TO DO:
What lines below include the string "adds"? Pick them out and copy them.

RECORDS PROVIDED:

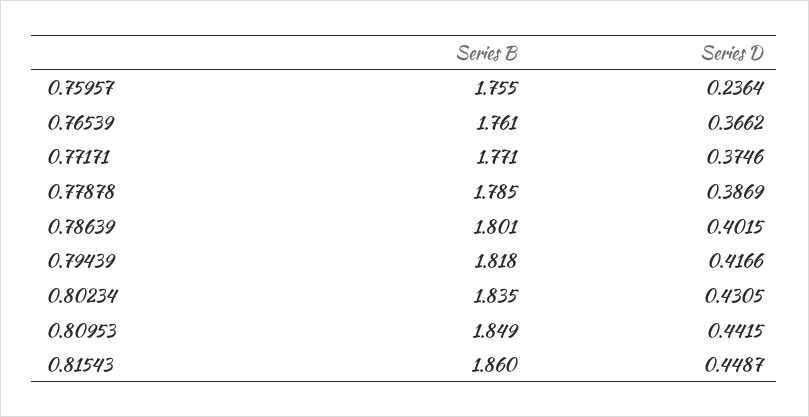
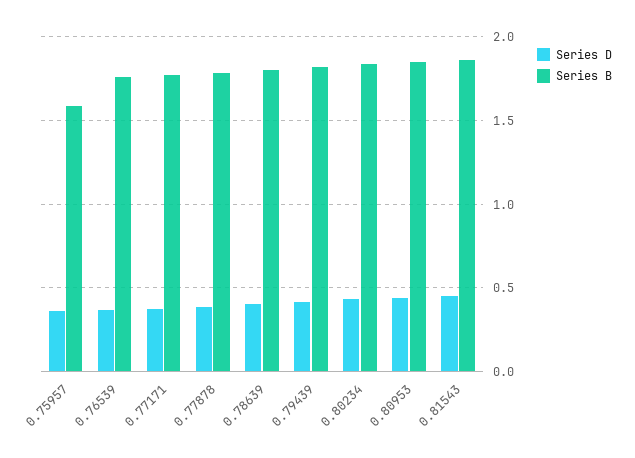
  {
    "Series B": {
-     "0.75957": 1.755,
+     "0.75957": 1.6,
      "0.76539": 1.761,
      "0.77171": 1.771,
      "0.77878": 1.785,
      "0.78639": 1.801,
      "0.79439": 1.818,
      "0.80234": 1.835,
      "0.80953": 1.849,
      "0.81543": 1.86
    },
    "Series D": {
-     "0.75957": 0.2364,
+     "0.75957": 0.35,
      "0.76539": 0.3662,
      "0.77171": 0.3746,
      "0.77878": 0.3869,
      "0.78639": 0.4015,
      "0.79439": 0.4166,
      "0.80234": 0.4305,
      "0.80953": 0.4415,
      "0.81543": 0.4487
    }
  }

--

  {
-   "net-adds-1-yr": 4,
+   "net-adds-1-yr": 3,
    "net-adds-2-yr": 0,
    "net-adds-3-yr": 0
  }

ANSWER BELOW:
-   "net-adds-1-yr": 4,
+   "net-adds-1-yr": 3,
    "net-adds-2-yr": 0,
    "net-adds-3-yr": 0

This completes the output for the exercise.